Single by Carlos Baute featuring Marta Sánchez

from the album De Mi Puño y Letra
- Released: October 13, 2008
- Recorded: 2007–2008
- Studio: Cosmos Studios Elith Studios (Mexico City De Vita Studios Red Led (Madrid)
- Genre: Latin pop
- Length: 3:51
- Label: Warner Music Spain
- Songwriter: Carlos Baute
- Producers: Armando Ávila; Juan Carlos Moguel; Carlos Baute;

Carlos Baute featuring Marta Sánchez singles chronology
| "Tú No Sabes Que Tanto" (2008) | "Colgando en Tus Manos" (2008) | "Nada Se Compara a Tí" (2009) |

= Colgando en tus manos =

"Colgando en Tus Manos" (Hanging on Your Hands) is a Latin pop song written, produced and performed by Venezuelan pop singer-songwriter Carlos Baute and featuring Spanish singer Marta Sánchez released on October 13, 2008 as the first single off his seventh studio album De Mi Puño y Letra (2008). The original version of the song (sung only by Baute) belonged to the official release of the album, and the official single version (including vocals from Sanchez) to the re-edition released six months after.

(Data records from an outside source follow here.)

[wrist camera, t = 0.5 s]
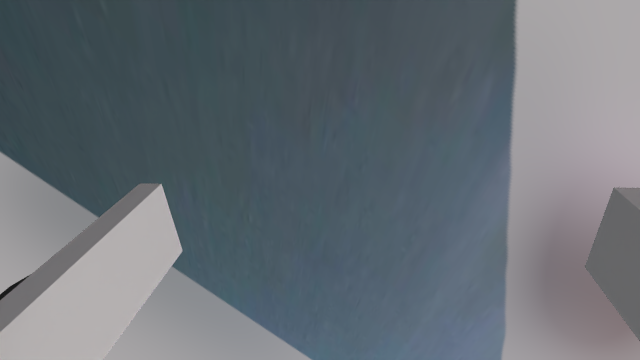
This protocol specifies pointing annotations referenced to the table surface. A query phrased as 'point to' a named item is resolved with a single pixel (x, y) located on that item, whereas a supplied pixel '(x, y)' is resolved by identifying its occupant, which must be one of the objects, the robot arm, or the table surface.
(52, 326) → the robot arm
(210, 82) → the table surface
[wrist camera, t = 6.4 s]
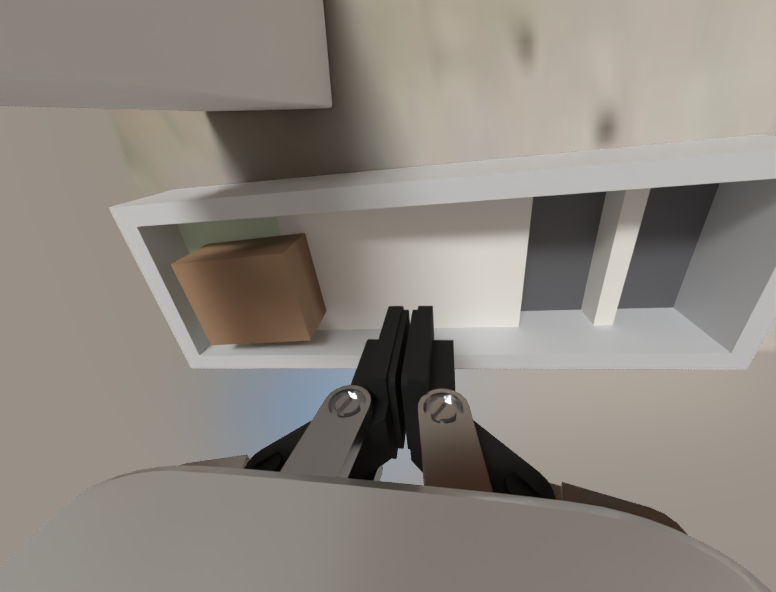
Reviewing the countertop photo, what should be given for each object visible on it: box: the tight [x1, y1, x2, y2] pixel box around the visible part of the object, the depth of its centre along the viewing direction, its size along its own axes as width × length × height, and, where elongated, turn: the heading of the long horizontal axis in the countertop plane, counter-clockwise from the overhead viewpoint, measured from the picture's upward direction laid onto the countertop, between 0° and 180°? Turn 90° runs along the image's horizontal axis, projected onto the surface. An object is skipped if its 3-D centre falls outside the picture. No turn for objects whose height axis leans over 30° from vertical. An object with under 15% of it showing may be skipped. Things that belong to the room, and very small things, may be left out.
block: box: [171, 233, 326, 345], centre depth 18 cm, size 6×5×3 cm
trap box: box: [109, 134, 776, 370], centre depth 17 cm, size 30×10×4 cm, turn 96°
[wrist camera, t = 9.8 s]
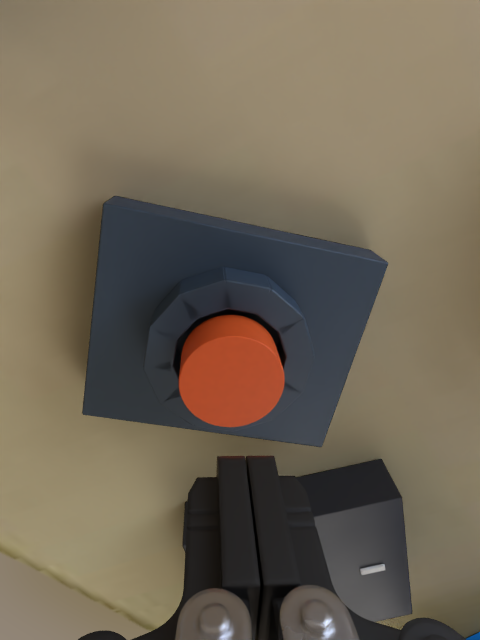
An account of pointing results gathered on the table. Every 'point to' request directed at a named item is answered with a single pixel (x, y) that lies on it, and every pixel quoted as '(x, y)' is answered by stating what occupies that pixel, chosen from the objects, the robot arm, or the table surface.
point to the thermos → (474, 637)
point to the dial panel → (360, 537)
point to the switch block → (222, 299)
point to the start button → (230, 371)
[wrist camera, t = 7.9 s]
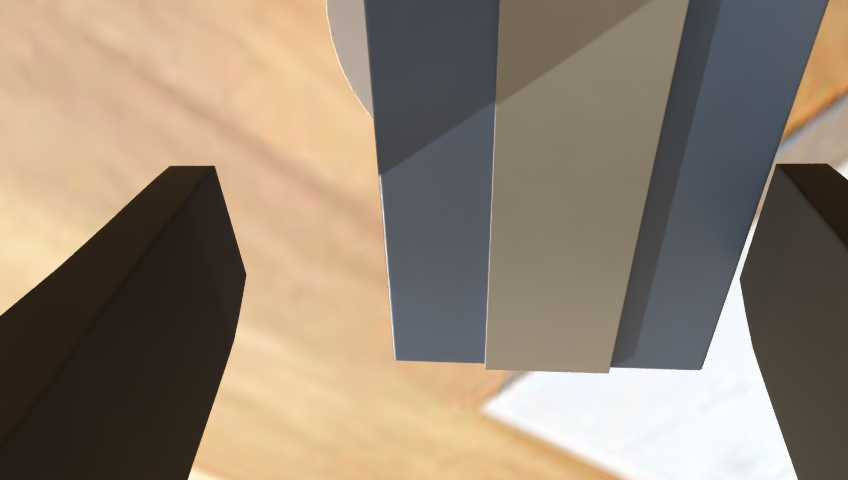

Considered as the breakthrough and now signature song of Baute, the song has become his most successful song ever, and also the most successful song for Marta Sánchez.

==Release and chart performance==

The original version of the song was never released. Instead, the second version, featuring Marta Sánchez, has been available for download through iTunes since November 2008. The song immediately received airplay, mainly in the country of Spain, where it began 2009 at #1 and stayed at the top for a total 29 weeks, setting the record for the most weeks at #1 in Spain. The song sold over 400,000 copies in Spain.

In the United States, the song began charting at the end of 2009, being the last Latin market in which the song charted. As of February 13, 2010 the song has performed very well, reaching number one on the Billboard Latin Pop Songs and number four on the Billboard Top Latin Songs. "Colgando en Tus Manos" is one of few Latin songs to chart in three different years, charting in 2008 mainly in Spain and Venezuela, in 2009 and 2010 in all other Latin markets, and in 2010 in the U.S.

==Music video==
The music video of "Colgando en Tus Manos" is a classic ambient piece. Filmed in Bulgaria, it shows Baute and Sanchez in various stages throughout the city walking, traveling on an old-model car, and even dancing on a theatre stage at the end. The video was universally acclaimed by critics and fans, naming it "the most impressive video of Carlos Baute".

On the internet, the video enjoyed massive success on YouTube, with more than 918 million views since its release on the website (as of June 2021).

==Charts==

===Weekly charts===

Weekly chart performance for "Colgando En Tus Manos"
| Chart (2008–2010) | Peak position |
|---|---|
| Mexico (Monitor Latino) | 2 |
| Spain (Promusicae) | 1 |
| US Hot Latin Songs (Billboard) | 4 |
| US Latin Pop Airplay (Billboard) | 1 |
| US Tropical Airplay (Billboard) | 17 |

===Year-end charts===

| Chart (2009) | Position |
|---|---|
| Spain Top 50 | 1 |
| Spain Top 20 Radio | 2 |

| Chart (2010) | Position |
|---|---|
| US Hot Latin Songs (Billboard) | 21 |

===Certifications and sales===

| Region | Certification | Certified units/sales |
| Mexico Digital downloads | — | 50,000 |
| Spain (Promusicae) | 10× Platinum | 250,000^{*} |
| Spain (Promusicae) Ringtone | Platinum | 20,000^{*} |
^{*} Sales figures based on certification alone.